# Extract provided
◆ ◆ ◆ ◆

Index | Thread | Search

From:
Stefan Fritsch <sf@openbsd.org>
Subject:
Re: virtio_pci change for SEV
To:
Mark Kettenis <mark.kettenis@xs4all.nl>
Cc:
tech@openbsd.org
Date:
Mon, 28 Oct 2024 10:34:32 +0100

Download raw body.

Thread
ping?

On Wed, 9 Oct 2024, Stefan Fritsch wrote:

> On Tue, 8 Oct 2024, Mark Kettenis wrote:
> 
> > > Date: Tue, 8 Oct 2024 09:14:29 +0200 (CEST)
> > > From: Stefan Fritsch <sf@openbsd.org>
> > > 
> > > Hi,
> > > 
> > > we always use the standard pci busdma machinery. Therefore we should
> > > negotiate the VIRTIO_F_ACCESS_PLATFORM feature if it is offered.
> > > Strictly speaking we should bypass any existing iommus if the host 
> > > does not offer this feature, but this no regression and we can do that 
> > > when/if we introduce our own busdma tag for virtio.
> > > 
> > > Accepting VIRTIO_F_ACCESS_PLATFORM is required for SEV on KVM/qemu.
> > > 
> > > ok?
> > 
> > Sorry, but your explanation makes no sense.  What does "the standard
> > pci busdma machinery" mean?  I think it means different things on
> > different architectures.
> > 
> > The description of the VIRTIO_F_ACCESS_PLATFORM flag is very vague.  I
> > think the only possible interpretation is that not setting the flag
> > means "we're Linux and you can make assumptions and optimize things".
> > So indeed setting that flag uncodinitionally may make sense.  But we
> > need a better comment.
> 
> Yes, the description is rather vague. I interpret it that having it 
> enabled means we should do like we would do on real hardware WRT address 
> translation / IOMMUs / cache flushes, while with it disabled we should 
> always use physical addresses in the rings, even if there seems to be an 
> iommu. For the IOMMU part, I know that this is how qemu/KVM work in 
> practice.

◆ ◆ ◆ ◆

# Parts of the exercise
- 1) In the virtio_pci thread, repeat the passage from "Index | Thread" up to and including "Download raw body.", switching "SEV" to "TDX".
- 2) According to the virtio_pci thread, why does Stefan Fritsch propose negotiating the VIRTIO_F_ACCESS_PLATFORM feature whenever it is offered?

(Saved data entries)
◆ ◆ ◆ ◆

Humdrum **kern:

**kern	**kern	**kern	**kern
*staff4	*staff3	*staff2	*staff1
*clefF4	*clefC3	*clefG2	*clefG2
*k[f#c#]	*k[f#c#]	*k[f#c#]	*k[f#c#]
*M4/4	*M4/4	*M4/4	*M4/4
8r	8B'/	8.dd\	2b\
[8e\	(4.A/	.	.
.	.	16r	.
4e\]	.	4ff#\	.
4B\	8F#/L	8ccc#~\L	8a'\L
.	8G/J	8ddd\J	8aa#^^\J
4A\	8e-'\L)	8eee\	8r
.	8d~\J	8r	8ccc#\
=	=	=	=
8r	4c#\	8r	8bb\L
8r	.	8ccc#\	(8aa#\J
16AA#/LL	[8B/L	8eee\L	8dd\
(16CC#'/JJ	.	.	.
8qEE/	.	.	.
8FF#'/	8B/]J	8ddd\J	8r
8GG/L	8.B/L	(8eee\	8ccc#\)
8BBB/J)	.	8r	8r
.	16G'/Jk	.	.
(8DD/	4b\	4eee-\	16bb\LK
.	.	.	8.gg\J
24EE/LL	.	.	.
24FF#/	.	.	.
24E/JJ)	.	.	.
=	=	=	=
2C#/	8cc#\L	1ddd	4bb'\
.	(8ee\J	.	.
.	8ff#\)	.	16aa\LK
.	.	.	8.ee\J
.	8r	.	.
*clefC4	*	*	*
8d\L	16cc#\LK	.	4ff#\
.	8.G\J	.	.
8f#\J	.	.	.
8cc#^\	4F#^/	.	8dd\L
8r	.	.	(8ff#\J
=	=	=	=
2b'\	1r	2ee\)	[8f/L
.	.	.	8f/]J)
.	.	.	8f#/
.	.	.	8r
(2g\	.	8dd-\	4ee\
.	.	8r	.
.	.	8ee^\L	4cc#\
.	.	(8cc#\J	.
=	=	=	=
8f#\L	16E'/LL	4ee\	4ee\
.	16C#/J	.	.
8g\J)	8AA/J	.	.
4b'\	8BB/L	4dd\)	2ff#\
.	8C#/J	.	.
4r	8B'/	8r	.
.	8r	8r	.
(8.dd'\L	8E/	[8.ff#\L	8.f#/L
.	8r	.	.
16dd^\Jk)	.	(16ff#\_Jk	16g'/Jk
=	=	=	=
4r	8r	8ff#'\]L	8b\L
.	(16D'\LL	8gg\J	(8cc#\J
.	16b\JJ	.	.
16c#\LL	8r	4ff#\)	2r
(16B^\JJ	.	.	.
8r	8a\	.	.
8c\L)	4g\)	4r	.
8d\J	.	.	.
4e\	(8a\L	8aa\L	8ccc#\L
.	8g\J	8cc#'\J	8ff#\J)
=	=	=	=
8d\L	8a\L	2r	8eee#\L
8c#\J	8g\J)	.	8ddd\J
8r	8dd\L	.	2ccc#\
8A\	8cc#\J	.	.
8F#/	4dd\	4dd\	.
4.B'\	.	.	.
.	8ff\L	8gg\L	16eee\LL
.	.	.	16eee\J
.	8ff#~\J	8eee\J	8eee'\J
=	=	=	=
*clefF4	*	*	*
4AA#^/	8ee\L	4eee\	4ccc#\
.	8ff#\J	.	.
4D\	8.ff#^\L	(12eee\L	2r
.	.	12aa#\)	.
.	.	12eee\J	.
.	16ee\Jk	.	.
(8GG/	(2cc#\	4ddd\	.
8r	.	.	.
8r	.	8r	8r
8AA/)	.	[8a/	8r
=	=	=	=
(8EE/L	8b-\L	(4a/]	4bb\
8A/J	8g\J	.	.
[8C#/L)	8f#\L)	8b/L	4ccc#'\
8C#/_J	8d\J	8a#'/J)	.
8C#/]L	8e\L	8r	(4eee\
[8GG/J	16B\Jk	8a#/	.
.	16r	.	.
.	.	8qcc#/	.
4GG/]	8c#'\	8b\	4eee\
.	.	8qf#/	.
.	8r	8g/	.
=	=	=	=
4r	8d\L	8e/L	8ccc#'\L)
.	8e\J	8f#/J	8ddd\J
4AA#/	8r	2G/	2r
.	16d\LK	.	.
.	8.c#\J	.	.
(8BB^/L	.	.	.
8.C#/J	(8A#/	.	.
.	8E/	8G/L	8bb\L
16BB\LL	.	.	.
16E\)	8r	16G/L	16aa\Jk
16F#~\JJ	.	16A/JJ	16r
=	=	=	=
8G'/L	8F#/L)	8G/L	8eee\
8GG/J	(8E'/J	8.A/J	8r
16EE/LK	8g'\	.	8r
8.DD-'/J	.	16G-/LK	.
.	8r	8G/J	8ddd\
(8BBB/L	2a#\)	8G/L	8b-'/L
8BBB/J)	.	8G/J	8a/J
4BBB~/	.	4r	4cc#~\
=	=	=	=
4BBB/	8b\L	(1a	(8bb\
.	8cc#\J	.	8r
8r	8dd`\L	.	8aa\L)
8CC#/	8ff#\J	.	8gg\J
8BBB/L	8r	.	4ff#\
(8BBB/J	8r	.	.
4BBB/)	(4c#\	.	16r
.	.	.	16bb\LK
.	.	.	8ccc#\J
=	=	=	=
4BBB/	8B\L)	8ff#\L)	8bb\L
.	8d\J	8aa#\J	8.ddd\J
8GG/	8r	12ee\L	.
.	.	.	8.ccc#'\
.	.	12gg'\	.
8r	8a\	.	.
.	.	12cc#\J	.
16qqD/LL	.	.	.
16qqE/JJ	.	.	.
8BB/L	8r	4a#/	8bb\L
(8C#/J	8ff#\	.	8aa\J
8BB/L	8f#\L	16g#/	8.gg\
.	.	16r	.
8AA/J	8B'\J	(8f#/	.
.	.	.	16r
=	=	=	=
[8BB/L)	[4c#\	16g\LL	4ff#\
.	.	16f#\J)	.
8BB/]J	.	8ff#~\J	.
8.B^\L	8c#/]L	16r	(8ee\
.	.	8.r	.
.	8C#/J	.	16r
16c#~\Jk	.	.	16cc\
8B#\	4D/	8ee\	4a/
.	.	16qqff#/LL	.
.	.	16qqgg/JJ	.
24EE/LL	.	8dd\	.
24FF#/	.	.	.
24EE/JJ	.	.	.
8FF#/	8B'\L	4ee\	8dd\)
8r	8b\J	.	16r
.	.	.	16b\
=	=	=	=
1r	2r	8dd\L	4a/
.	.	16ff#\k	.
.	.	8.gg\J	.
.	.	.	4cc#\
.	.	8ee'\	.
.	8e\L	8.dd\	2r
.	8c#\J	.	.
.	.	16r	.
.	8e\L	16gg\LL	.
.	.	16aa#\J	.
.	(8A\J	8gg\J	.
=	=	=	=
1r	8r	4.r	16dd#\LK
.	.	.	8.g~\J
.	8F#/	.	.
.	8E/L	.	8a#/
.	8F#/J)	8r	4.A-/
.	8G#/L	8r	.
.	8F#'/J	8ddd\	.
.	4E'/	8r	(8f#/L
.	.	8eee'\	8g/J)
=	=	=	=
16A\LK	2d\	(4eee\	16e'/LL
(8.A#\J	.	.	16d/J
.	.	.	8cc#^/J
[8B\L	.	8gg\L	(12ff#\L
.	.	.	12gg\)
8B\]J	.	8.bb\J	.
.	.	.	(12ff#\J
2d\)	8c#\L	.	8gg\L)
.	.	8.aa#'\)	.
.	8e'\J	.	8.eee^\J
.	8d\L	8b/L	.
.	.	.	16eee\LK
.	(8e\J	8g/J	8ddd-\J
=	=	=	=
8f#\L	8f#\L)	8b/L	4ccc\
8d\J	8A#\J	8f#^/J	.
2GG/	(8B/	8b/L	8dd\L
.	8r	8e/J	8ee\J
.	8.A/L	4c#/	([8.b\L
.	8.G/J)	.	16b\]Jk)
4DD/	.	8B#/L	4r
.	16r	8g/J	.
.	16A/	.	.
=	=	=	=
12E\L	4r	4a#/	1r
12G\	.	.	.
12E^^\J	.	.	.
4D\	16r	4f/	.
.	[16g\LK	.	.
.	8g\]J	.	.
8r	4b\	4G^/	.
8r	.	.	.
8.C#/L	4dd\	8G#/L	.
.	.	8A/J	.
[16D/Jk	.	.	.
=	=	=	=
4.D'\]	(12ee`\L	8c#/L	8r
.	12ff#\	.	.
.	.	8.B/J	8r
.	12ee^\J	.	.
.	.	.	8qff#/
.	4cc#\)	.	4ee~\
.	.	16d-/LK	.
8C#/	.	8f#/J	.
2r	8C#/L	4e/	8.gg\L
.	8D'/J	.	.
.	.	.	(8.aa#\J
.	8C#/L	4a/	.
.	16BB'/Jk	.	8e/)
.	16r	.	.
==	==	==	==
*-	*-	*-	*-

◆ ◆ ◆ ◆

# Exercise solutions
- 1)
Index | Thread | Search

From:
Stefan Fritsch <sf@openbsd.org>
Subject:
Re: virtio_pci change for TDX
To:
Mark Kettenis <mark.kettenis@xs4all.nl>
Cc:
tech@openbsd.org
Date:
Mon, 28 Oct 2024 10:34:32 +0100

Download raw body.

- 2) He says the driver always uses the standard PCI busdma machinery, so it should negotiate VIRTIO_F_ACCESS_PLATFORM when offered. He also notes that accepting this feature is required for SEV on KVM/qemu.